Es difícil encontrar un tema en materia económica que le produzca tanta pereza al Gobierno, como el de presentar una nueva reforma tributaria para consideración del Congreso. A pesar del compromiso adquirido por la Casa de Nariño a finales del año pasado, cuando aumentaron las tensiones entre el Ejecutivo y el sector privado, el ambiente en favor de una propuesta no existe en el Ministerio de Hacienda.
La razón, para decirlo con claridad, es que el margen de maniobra de la administración en el Capitolio es mínimo. Aunque, en teoría, las bancadas que componen la Unidad Nacional tienen mayorías suficientes para aprobar cualquier iniciativa, en la práctica no es así.
Aparte de que los parlamentarios se declaran enemigos de cualquier idea que obligue a la gente a pagarle más al fisco, la posibilidad de que en lugar de un texto ordenado nazca una especie de ‘Frankenstein’ normativo es elevada. Los sesgos ideológicos y la mano de los profesionales del cabildeo contribuyen a complicar algo que de entrada es difícil.
Debido a ello, el equipo económico venía señalando entre líneas que su principal contribución al tema sería la convocatoria de la Misión de Expertos para la Equidad y la Competitividad Tributaria, que comenzó labores hace tres meses. El reporte final, que debería quedar listo a finales del 2015, se convertiría en el principal insumo de la tan mentada reforma estructural, la cual serviría para equilibrar las cargas y cuyo impulso quedaría a cargo del mandatario que se ponga la banda presidencial en el 2018.
No obstante, todo indica que la realidad obligará a Juan Manuel Santos a agarrar el toro por los cuernos. Así se desprende del informe de avance que los técnicos que componen la Misión citada viene de hacer público. En pocas palabras, aparte de que el esquema actual tiene fallas inmensas en lo que hace a equidad y efectividad, la plata sencillamente no va a alcanzar para cumplir con los compromisos del presente cuatrienio.

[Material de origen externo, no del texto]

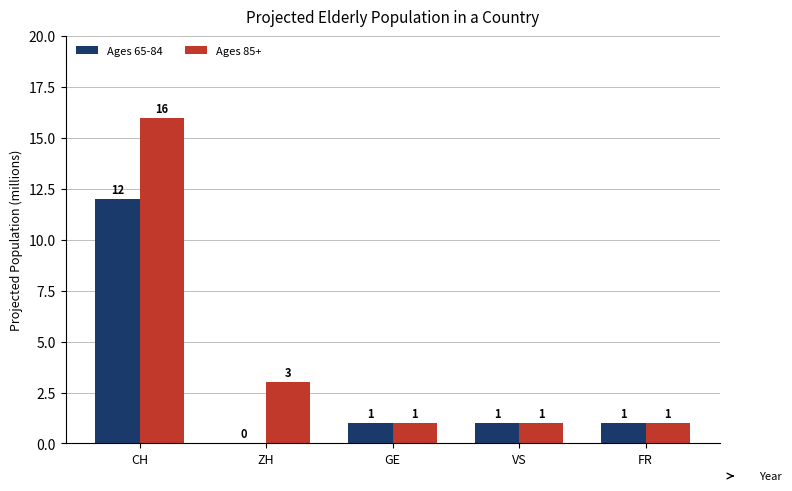

At which label does Ages 65-84 first exceed 1?

CH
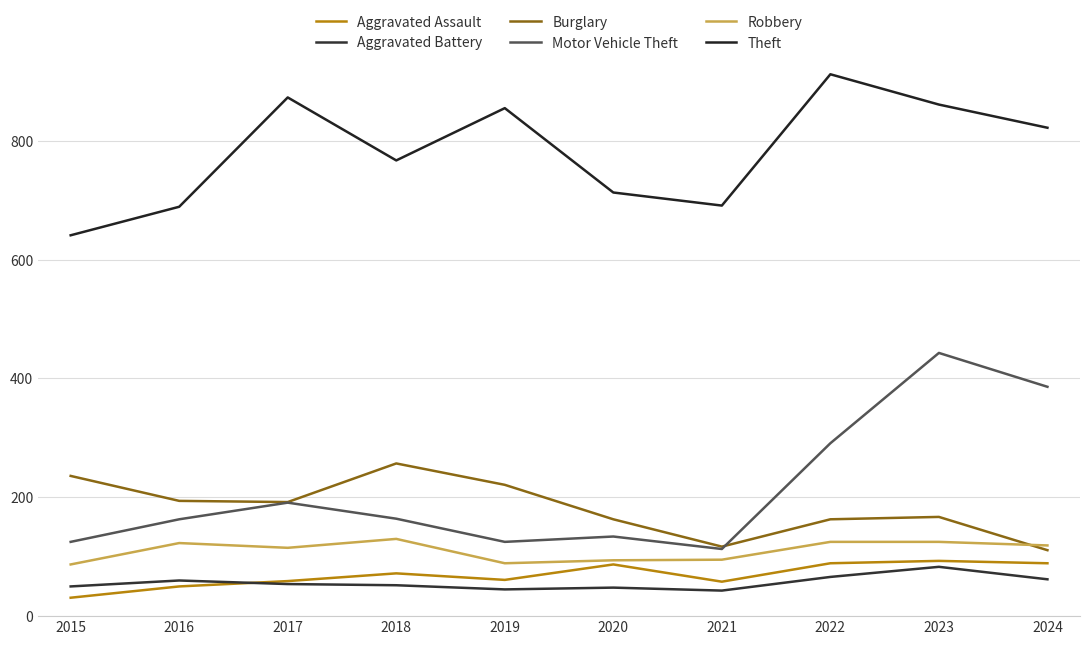

True or false: Motor Vehicle Theft has a value of 413 at 2022.

False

La causa principal es la caída en los ingresos asociados a la actividad minero-energética. El descenso en los precios del petróleo y el carbón golpea a un segmento cuya buena evolución permitió que los recaudos públicos alcanzaran niveles sin precedentes. De acuerdo con los cálculos de los expertos, el faltante podría acercarse a unos 20 billones de pesos anuales, en comparación con lo recibido en el 2013.

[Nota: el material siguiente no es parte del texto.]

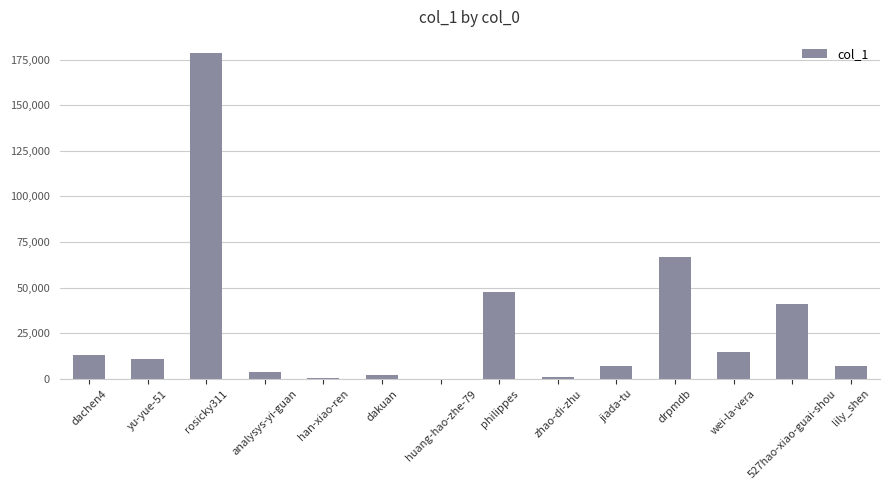

What is the maximum value shown in the chart?

178480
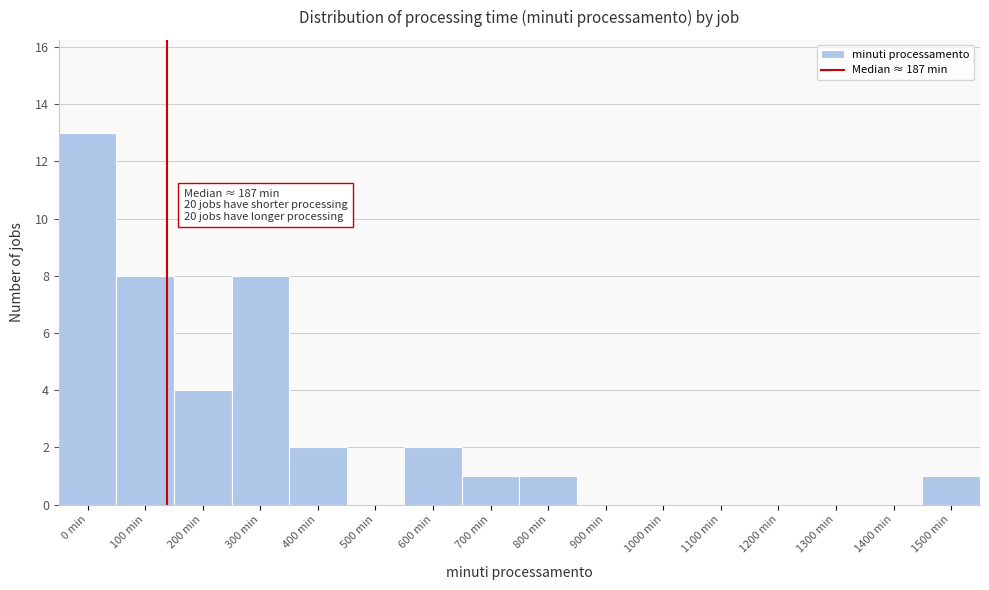

Reading right to left, transcribe all the data shown in this chart.

1500 min=1	1400 min=0	1300 min=0	1200 min=0	1100 min=0	1000 min=0	900 min=0	800 min=1	700 min=1	600 min=2	500 min=0	400 min=2	300 min=8	200 min=4	100 min=8	0 min=13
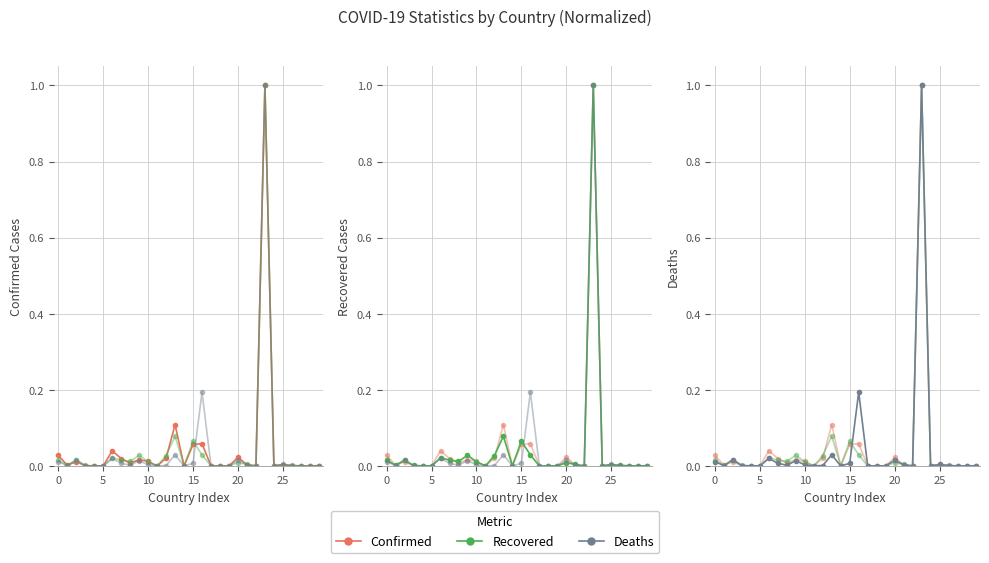

Which series has the largest range (max minus min)?

Deaths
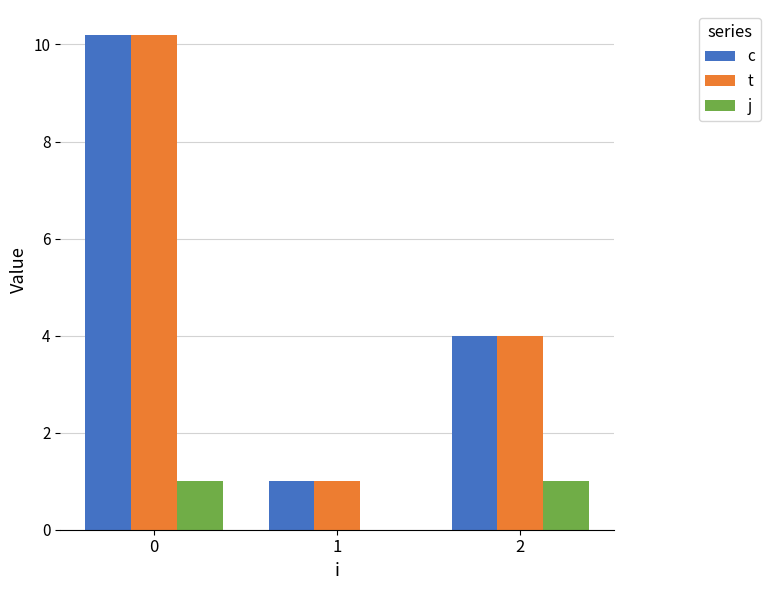

True or false: t has a value of 6.0 at 2.

False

Como si lo anterior fuera poco, hay una serie de contribuciones que tienen carácter transitorio. Tanto el impuesto al patrimonio como el gravamen a los movimientos financieros –que han sido descritos como antitécnicos por los especialistas–, empezarán a ser desmontados a finales de esta década.

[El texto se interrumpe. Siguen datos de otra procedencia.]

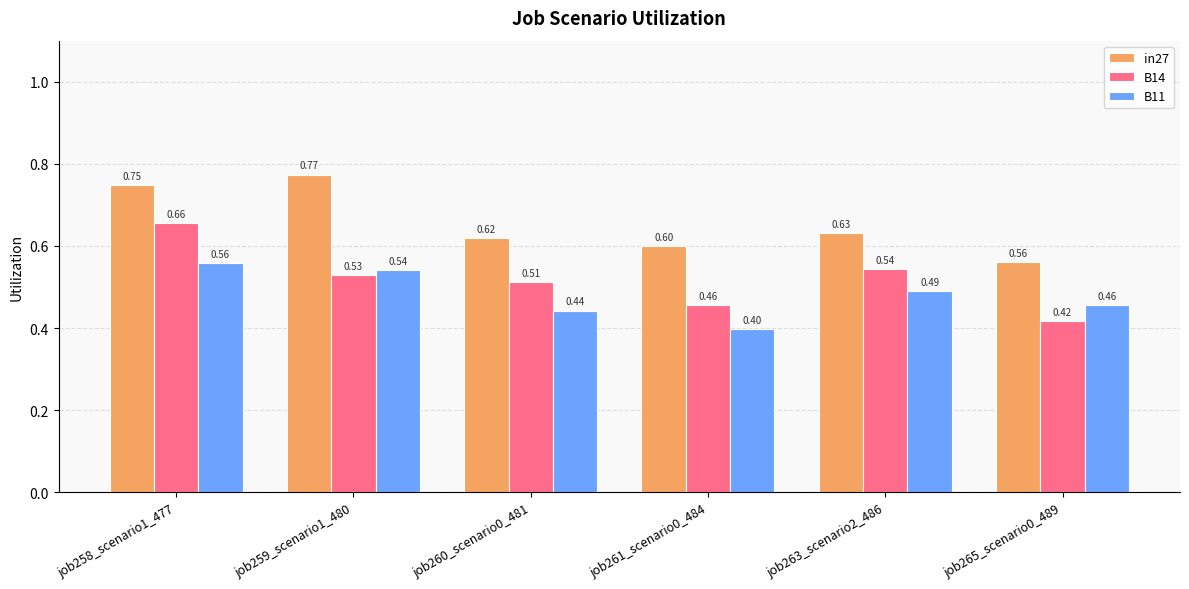

The in27 series shows 1.1 at job263_scenario2_486. True or false?

False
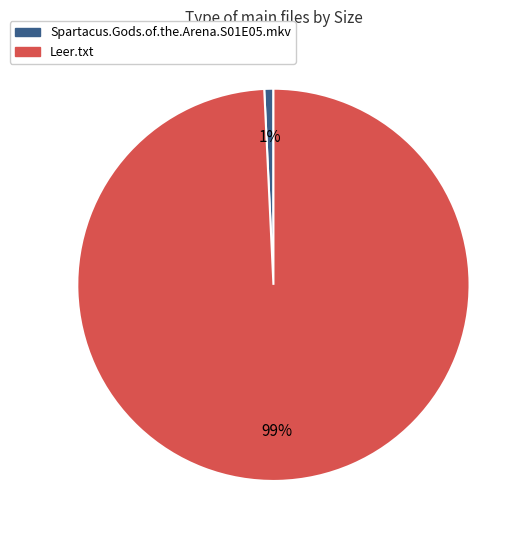

Combined, do Spartacus.Gods.of.the.Arena.S01E05.mkv and Leer.txt account for over 50%?

Yes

Todo esto pasa mientras la regla fiscal obliga a que el faltante en las finanzas públicas sea cada vez menor. Puesto de otra manera, la posibilidad de compensar la brecha con un déficit más alto no existe, a menos que el país rompa con los parámetros que se fijó. Si eso ocurriera, el costo de endeudarse podría subir y la credibilidad del país quedaría en entredicho frente a los inversionistas institucionales.
La otra opción, claro está, es recortar fuertemente el gasto gubernamental. A finales del año pasado, se produjo un tijeretazo superior a seis billones de pesos, mientras que a comienzos de este se aplazó indefinidamente parte del presupuesto del 2015 por una suma similar.
No obstante, la magnitud del apretón sería de tal tamaño que la inversión estatal quedaría reducida a su mínima expresión, y programas sociales como la mejora educativa se verían en entredicho. Lo anterior contribuiría, además, a golpear la economía, dando origen a un círculo vicioso.
Ante ese escenario, más vale aceptar la realidad y empezar a preparar el terreno. Las justificaciones para impulsar una reforma estructural abundan. El debate no será fácil, pero el Ejecutivo tendrá que darlo, porque así no le guste, no tiene más remedio.